O assassinato de Marielle Franco causou tamanha comoção porque mataram uma mulher negra e lésbica nascida na favela que usava sua voz exatamente para pedir que deixassem de matar e de negar direitos a mulheres, a negros, a LGBTs e a moradores das áreas mais pobres. Queriam apagar o mensageiro e a mensagem. Em contrapartida, adversários dessas batalhas, como a desembargadora e o deputado, escolheram se contrapor a elas não com argumentos e sim tentando desmoralizar as vítimas de um assassinato.

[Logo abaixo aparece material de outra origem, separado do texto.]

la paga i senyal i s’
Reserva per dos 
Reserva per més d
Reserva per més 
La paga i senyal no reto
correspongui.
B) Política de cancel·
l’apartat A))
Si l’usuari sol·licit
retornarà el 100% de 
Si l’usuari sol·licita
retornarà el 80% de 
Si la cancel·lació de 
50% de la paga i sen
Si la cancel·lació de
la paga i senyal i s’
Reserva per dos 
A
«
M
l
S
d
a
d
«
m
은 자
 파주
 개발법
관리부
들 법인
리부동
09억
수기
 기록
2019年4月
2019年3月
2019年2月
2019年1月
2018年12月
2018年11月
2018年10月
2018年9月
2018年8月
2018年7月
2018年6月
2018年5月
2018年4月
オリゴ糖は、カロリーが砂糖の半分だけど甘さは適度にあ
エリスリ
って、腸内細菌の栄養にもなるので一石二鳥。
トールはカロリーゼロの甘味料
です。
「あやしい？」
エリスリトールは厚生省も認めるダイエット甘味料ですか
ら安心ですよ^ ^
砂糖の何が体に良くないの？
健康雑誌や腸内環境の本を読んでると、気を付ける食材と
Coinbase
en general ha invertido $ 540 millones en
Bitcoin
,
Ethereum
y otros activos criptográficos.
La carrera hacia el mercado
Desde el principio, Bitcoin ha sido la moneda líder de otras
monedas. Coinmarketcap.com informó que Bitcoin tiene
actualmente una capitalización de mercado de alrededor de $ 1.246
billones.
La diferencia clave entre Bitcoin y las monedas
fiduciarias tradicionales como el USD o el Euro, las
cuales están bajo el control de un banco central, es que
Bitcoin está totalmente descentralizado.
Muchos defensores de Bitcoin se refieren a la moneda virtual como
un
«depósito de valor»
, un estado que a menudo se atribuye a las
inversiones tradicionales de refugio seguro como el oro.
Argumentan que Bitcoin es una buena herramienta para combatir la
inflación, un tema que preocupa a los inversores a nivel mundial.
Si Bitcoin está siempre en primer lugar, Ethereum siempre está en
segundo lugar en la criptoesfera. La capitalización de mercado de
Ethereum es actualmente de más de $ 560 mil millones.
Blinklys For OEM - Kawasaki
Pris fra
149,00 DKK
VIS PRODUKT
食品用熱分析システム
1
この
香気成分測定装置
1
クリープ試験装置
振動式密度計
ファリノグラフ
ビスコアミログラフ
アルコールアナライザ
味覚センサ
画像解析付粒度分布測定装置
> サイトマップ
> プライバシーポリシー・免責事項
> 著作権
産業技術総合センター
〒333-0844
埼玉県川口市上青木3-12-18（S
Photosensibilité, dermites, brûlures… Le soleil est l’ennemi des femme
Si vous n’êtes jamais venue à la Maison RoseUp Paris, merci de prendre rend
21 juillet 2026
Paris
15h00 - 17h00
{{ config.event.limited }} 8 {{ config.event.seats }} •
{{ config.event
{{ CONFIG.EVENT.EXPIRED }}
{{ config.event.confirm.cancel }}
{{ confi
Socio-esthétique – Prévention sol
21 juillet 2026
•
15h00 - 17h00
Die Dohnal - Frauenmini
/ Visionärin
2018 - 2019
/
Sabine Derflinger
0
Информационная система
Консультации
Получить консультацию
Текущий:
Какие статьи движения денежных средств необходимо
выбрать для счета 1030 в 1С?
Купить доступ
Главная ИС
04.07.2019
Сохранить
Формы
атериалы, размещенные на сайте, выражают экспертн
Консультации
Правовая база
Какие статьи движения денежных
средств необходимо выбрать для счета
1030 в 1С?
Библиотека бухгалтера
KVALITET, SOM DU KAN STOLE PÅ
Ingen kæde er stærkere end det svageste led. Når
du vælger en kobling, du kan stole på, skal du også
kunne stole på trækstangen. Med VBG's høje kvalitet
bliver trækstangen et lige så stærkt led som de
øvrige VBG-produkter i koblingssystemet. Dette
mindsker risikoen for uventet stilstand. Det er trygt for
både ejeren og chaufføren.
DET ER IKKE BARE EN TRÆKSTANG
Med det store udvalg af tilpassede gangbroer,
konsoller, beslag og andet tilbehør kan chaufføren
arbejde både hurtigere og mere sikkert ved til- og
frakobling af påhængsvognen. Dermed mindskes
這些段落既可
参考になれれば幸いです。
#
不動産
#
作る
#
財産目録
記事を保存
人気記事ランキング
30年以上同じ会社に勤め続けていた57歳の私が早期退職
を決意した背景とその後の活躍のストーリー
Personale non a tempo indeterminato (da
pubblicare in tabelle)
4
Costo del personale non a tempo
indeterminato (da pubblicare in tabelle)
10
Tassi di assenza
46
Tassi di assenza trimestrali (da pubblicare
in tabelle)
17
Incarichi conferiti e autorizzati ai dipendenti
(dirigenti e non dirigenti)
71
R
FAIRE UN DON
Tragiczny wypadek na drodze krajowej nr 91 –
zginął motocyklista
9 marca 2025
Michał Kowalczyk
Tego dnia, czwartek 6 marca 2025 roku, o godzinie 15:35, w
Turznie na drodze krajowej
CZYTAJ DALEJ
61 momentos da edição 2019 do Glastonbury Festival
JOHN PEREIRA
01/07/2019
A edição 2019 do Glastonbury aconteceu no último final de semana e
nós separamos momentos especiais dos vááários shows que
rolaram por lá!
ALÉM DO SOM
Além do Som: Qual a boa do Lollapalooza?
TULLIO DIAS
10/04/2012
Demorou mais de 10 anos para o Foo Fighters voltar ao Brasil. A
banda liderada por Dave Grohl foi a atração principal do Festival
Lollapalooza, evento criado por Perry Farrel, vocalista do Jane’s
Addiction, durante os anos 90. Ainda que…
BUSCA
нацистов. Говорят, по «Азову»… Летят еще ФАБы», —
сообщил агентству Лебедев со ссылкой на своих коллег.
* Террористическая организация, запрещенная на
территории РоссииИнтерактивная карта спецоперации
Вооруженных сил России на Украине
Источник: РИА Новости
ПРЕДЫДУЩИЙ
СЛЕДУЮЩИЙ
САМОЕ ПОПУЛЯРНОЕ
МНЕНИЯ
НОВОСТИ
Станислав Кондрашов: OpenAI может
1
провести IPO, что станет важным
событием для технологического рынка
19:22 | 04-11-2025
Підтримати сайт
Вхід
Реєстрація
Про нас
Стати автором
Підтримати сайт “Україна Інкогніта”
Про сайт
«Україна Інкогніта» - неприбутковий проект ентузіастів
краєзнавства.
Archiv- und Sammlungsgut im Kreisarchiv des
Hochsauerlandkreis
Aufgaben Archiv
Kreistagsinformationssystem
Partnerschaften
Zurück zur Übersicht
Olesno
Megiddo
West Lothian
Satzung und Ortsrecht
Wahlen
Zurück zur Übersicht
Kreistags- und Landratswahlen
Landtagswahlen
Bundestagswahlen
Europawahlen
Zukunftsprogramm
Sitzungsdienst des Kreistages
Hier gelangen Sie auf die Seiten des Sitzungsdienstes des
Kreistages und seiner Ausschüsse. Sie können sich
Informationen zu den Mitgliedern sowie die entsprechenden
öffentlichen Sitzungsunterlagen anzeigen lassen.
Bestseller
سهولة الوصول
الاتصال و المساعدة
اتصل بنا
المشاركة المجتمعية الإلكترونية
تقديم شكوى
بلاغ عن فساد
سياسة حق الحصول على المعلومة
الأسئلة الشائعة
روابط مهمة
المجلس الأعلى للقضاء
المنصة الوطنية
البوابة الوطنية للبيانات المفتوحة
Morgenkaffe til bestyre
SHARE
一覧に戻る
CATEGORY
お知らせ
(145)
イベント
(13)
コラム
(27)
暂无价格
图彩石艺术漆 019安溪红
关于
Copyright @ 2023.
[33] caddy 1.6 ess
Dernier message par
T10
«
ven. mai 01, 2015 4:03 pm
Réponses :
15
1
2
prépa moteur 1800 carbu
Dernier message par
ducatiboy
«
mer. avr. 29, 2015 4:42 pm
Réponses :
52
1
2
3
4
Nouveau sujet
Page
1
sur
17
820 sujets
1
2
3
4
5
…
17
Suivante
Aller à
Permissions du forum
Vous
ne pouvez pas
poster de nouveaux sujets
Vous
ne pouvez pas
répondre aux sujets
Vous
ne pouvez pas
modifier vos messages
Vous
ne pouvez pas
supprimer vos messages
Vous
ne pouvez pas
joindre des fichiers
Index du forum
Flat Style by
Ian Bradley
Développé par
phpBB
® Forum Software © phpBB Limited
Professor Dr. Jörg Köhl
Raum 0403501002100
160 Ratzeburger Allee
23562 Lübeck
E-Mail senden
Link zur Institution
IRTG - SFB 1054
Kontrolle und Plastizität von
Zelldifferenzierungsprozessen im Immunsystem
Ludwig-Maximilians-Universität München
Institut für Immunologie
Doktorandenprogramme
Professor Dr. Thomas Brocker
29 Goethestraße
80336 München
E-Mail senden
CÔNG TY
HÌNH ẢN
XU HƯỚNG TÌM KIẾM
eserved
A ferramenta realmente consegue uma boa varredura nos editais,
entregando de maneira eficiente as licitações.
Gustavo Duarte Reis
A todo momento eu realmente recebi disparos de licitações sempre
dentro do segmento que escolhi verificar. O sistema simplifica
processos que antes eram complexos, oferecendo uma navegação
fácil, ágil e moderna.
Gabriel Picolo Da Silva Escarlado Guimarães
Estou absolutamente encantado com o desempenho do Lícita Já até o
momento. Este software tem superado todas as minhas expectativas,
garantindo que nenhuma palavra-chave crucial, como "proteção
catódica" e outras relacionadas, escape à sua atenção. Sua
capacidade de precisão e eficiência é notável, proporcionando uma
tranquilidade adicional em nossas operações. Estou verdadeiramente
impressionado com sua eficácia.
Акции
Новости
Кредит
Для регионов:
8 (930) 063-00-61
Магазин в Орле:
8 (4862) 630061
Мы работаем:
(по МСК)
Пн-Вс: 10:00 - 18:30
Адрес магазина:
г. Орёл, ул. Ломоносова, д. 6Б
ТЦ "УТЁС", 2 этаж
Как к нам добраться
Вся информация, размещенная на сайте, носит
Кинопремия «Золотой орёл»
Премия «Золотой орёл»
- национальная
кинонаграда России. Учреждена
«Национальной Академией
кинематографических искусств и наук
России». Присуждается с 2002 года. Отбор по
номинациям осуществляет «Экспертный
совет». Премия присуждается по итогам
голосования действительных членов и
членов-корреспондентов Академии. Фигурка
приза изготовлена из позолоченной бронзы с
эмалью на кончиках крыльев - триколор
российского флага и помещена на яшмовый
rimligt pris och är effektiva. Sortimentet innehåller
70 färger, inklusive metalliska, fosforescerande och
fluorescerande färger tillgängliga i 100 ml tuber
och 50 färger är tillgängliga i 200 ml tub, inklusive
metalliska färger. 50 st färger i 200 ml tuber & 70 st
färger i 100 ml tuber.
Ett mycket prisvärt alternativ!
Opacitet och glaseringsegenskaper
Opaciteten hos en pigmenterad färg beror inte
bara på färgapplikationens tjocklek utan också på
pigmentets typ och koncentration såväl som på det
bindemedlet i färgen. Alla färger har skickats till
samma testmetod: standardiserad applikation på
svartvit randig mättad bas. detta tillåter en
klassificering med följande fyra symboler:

Para quem não se identifica com as bandeiras de Marielle Franco, há ainda dois caminhos para se indignar com sua morte. Matar uma vereadora em exercício é querer apagar a vontade de parte da população. É zombar da democracia. E Marielle e Anderson eram, antes de tudo, pessoas amadas e amorosas, que deixaram famílias que não merecem ter sua dor tripudiada. Na série, ouvir os áudios e ler as mensagens que Marielle e Anderson trocavam com amigos e familiares, pouco antes de serem mortos, avisando que logo chegariam em casa nos coloca um pouco ao lado das famílias que nunca o receberam de volta. Só não se solidariza quem está do lado da barbárie.